L’équilibre des droits en présence ou la légitimité d’une mesure de filtrage

Les arrêts de la Cour européenne des droits de l’Homme fournissent certaines lignes directrices sur la manière de déterminer la mesure dans laquelle une liberté peut être limitée au profit d’une autre. L’application de ces lignes directrices aux principales mesures de filtrage actuellement envisagées démontre que ces dernières ne répondent pas toujours aux exigences de protection des droits de l’Homme, à tout le moins en l’absence d’études plus précises.

Ces exigences impliquent que le filtrage soit prévu par la loi, qu’il réponde à un but légitime, et qu’il soit nécessaire dans une société démocratique.

En premier lieu, une loi est nécessaire, tant pour garantir les citoyens contre l’arbitraire, que pour prendre en compte les dispositions légales européennes et nationales pouvant se trouver en contradiction avec la mesure de filtrage.

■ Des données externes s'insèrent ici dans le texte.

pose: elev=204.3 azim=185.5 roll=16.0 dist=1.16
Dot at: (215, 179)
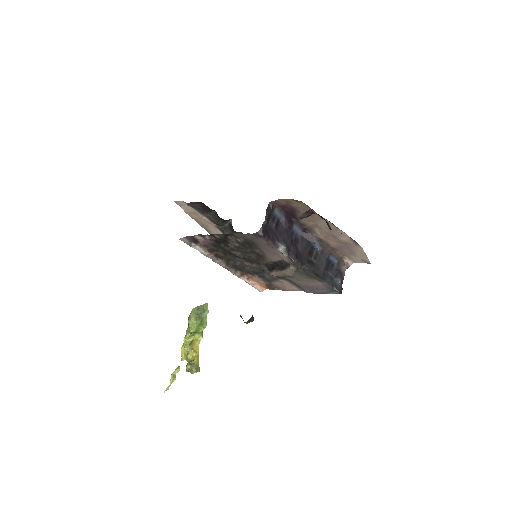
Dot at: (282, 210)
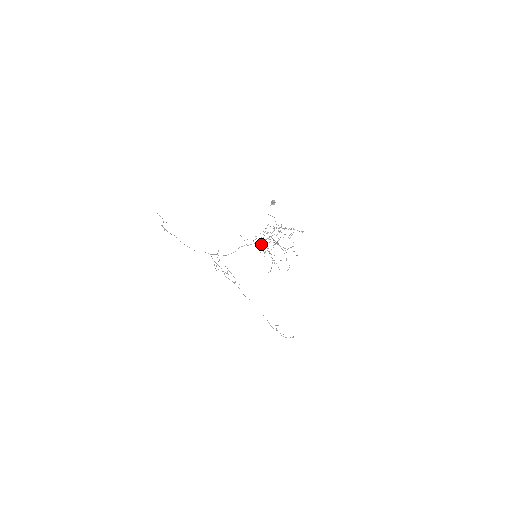
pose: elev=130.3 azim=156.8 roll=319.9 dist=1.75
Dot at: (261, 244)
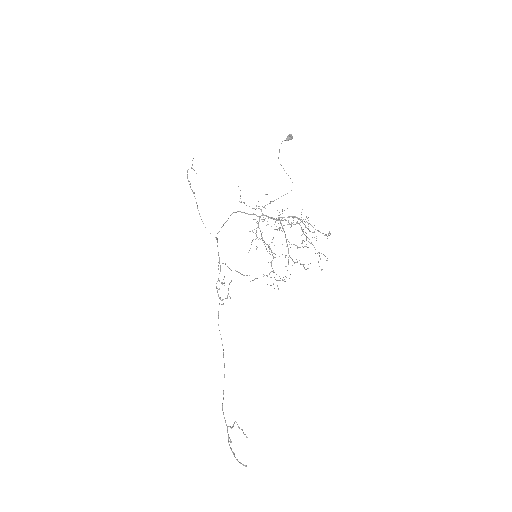
Dot at: (259, 220)
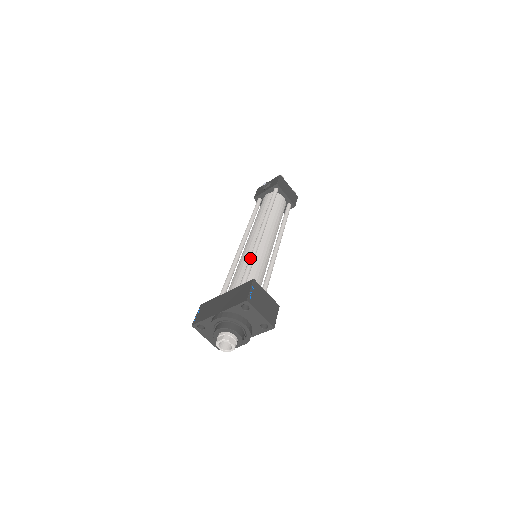
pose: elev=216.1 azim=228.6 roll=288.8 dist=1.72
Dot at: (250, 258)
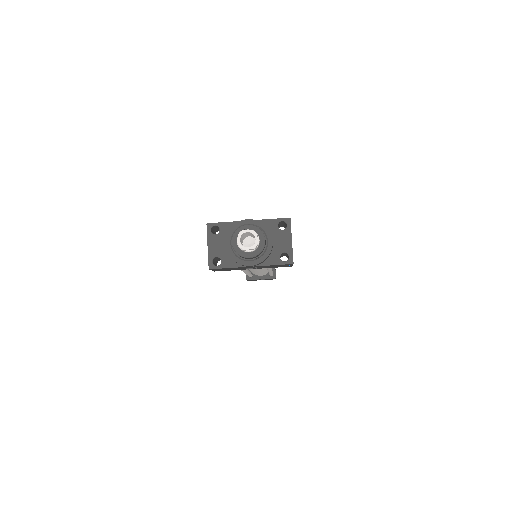
Dot at: occluded
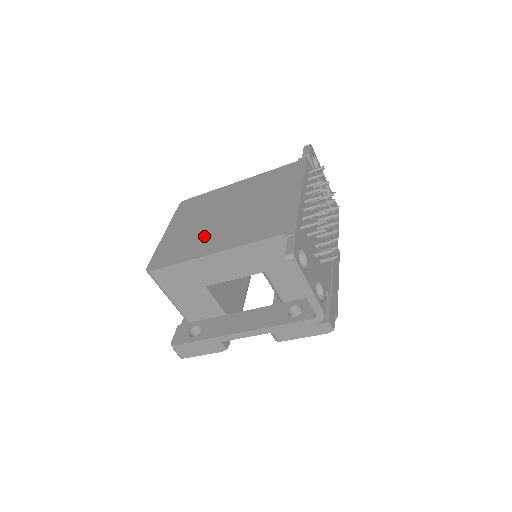
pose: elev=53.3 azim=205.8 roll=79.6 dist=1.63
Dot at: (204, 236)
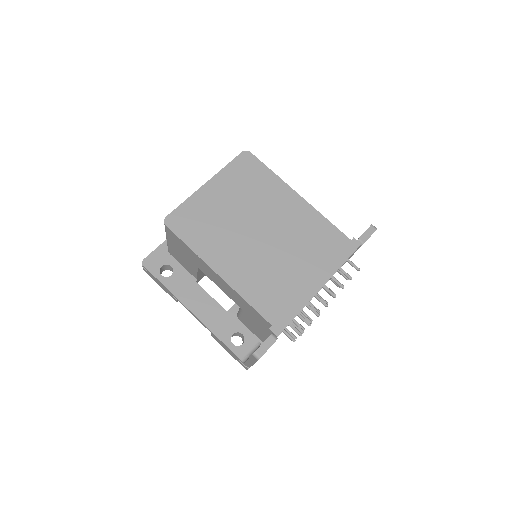
Dot at: (228, 240)
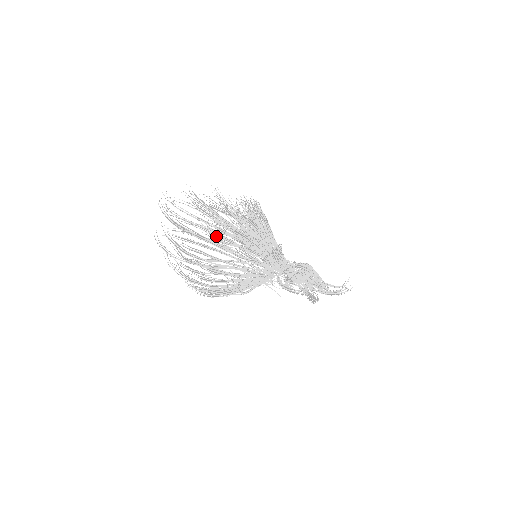
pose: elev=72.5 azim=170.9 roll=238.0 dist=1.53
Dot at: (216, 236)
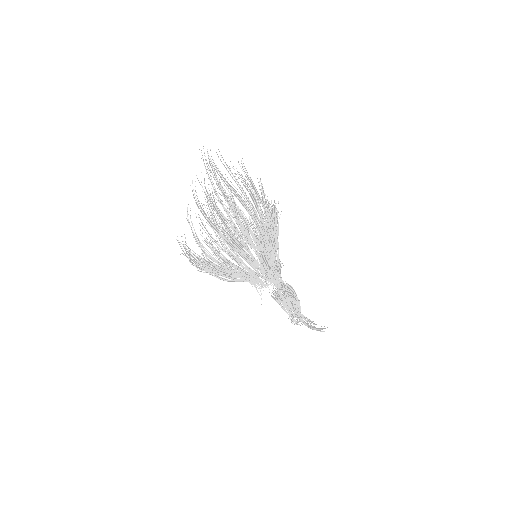
Dot at: (257, 224)
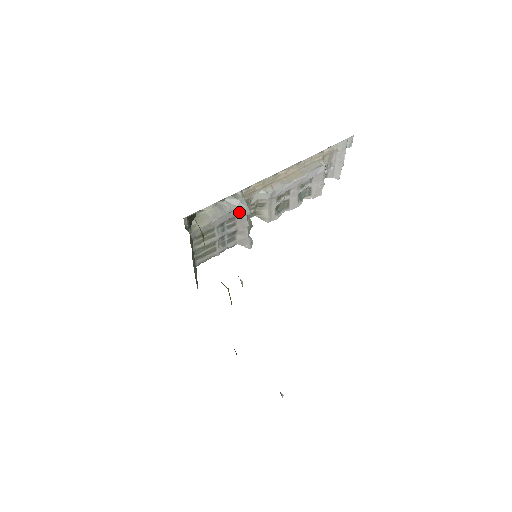
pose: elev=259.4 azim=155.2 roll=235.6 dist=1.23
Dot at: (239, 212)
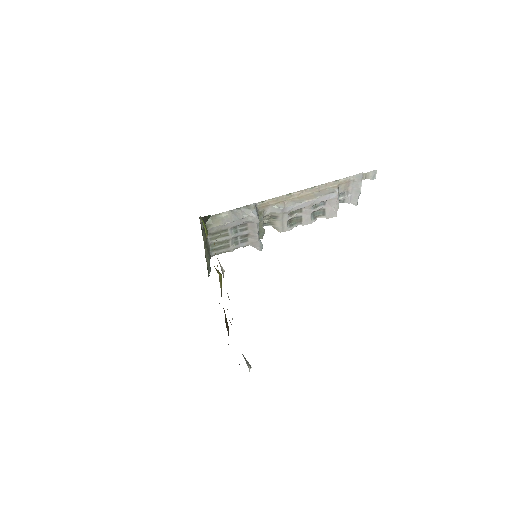
Dot at: (250, 220)
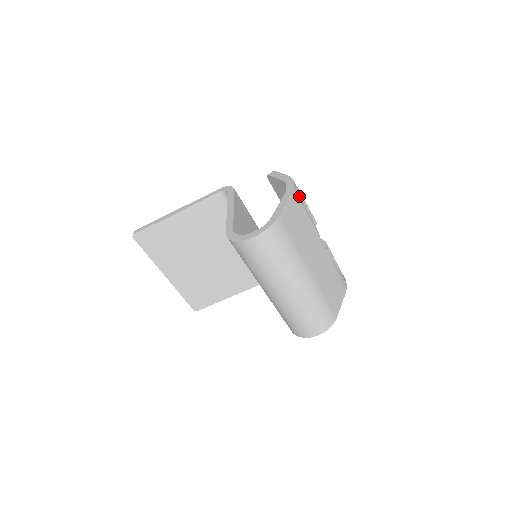
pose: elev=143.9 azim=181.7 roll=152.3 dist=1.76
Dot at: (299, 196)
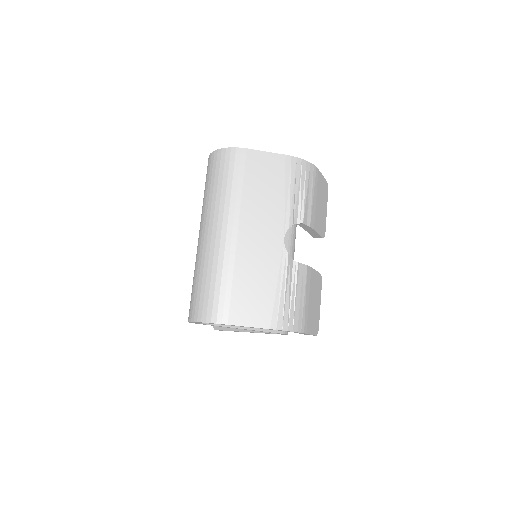
Dot at: (298, 172)
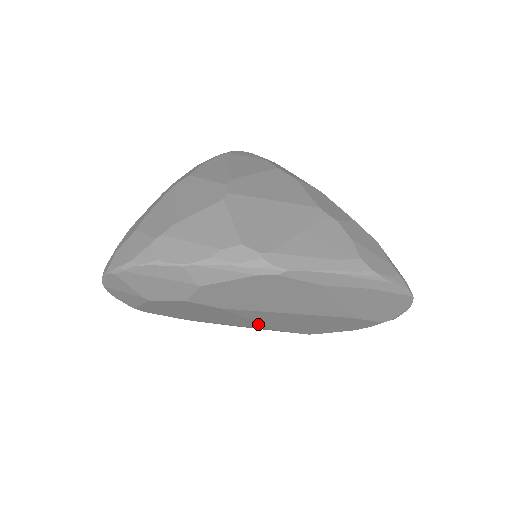
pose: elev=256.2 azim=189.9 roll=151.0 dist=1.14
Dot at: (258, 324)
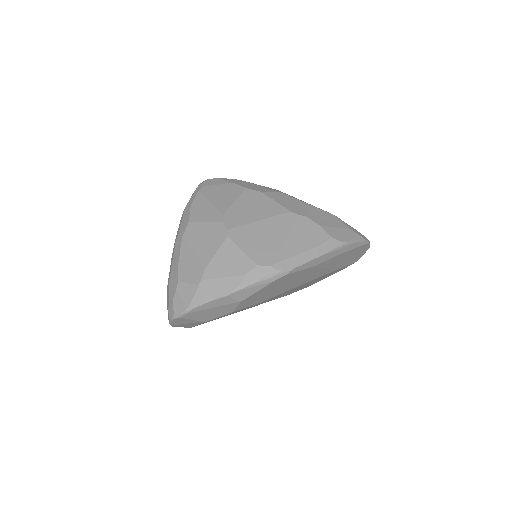
Dot at: occluded
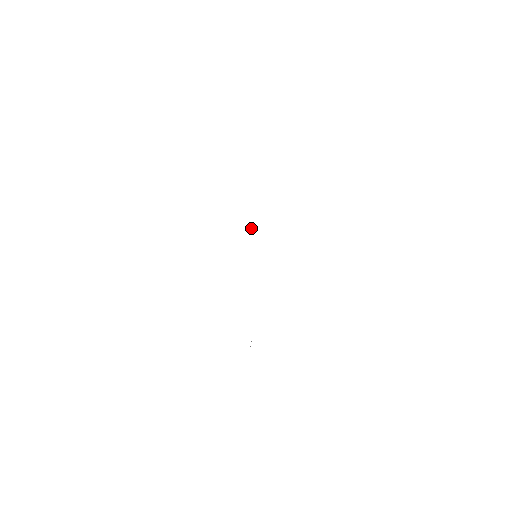
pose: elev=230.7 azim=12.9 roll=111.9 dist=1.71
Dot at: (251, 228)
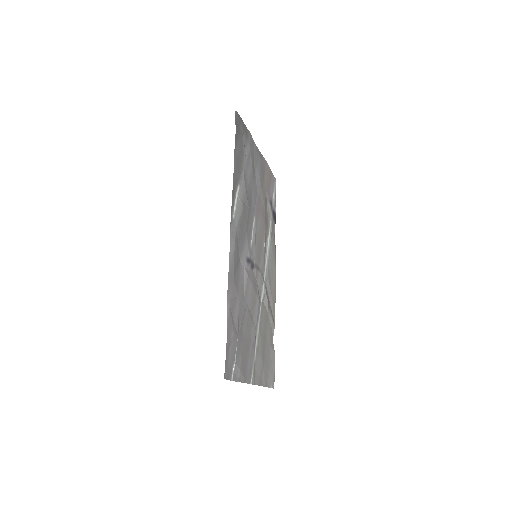
Dot at: (264, 247)
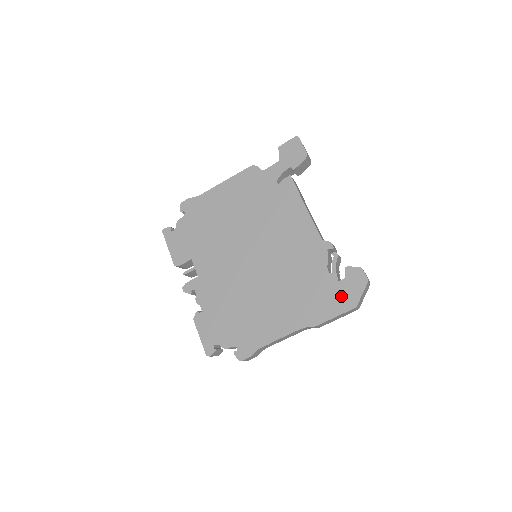
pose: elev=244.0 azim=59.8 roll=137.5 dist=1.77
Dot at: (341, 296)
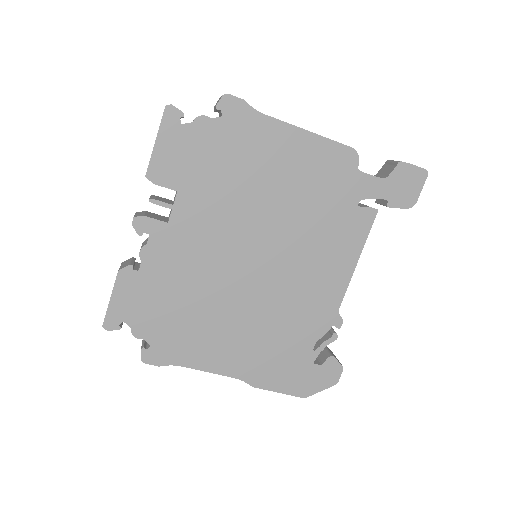
Dot at: (302, 379)
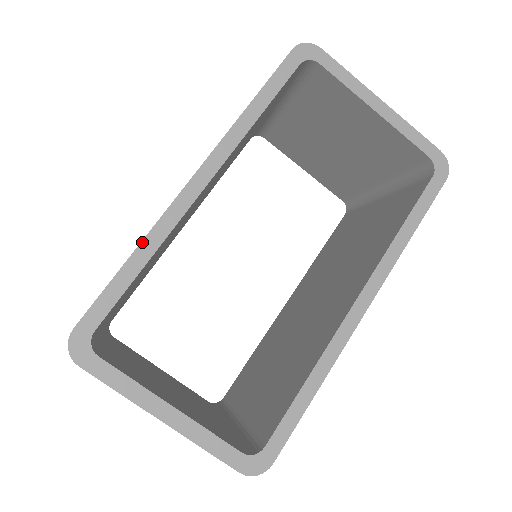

Il en est ainsi notamment des dispositions régissant les obligations de neutralité et de qualité de service des opérateurs de communications électroniques.

Ensuite, le ou les objectifs de la mesure doivent figurer parmi les buts légitimes prévus par la Convention européenne des droits de l’Homme. Pourtant, le but des mesures de filtrage visant certains contenus illégaux est parfois difficile à déterminer précisément.

Enfin, le principe de nécessité dans une société démocratique implique un besoin social impérieux et la proportionnalité de la mesure par rapport à l’objectif qu’elle poursuit.

L’initiative de filtrage doit répondre à un besoin réel de la société et être en mesure de satisfaire ce besoin utilement. Il semble pourtant que plusieurs initiatives de filtrage (dont celles qui ont pour objectif de préserver les droits des victimes, de protéger les personnes sensibles ou de prévenir des infractions) ne puissent pas être considérées comme répondant à ces critères, en l’absence de recherches complémentaires.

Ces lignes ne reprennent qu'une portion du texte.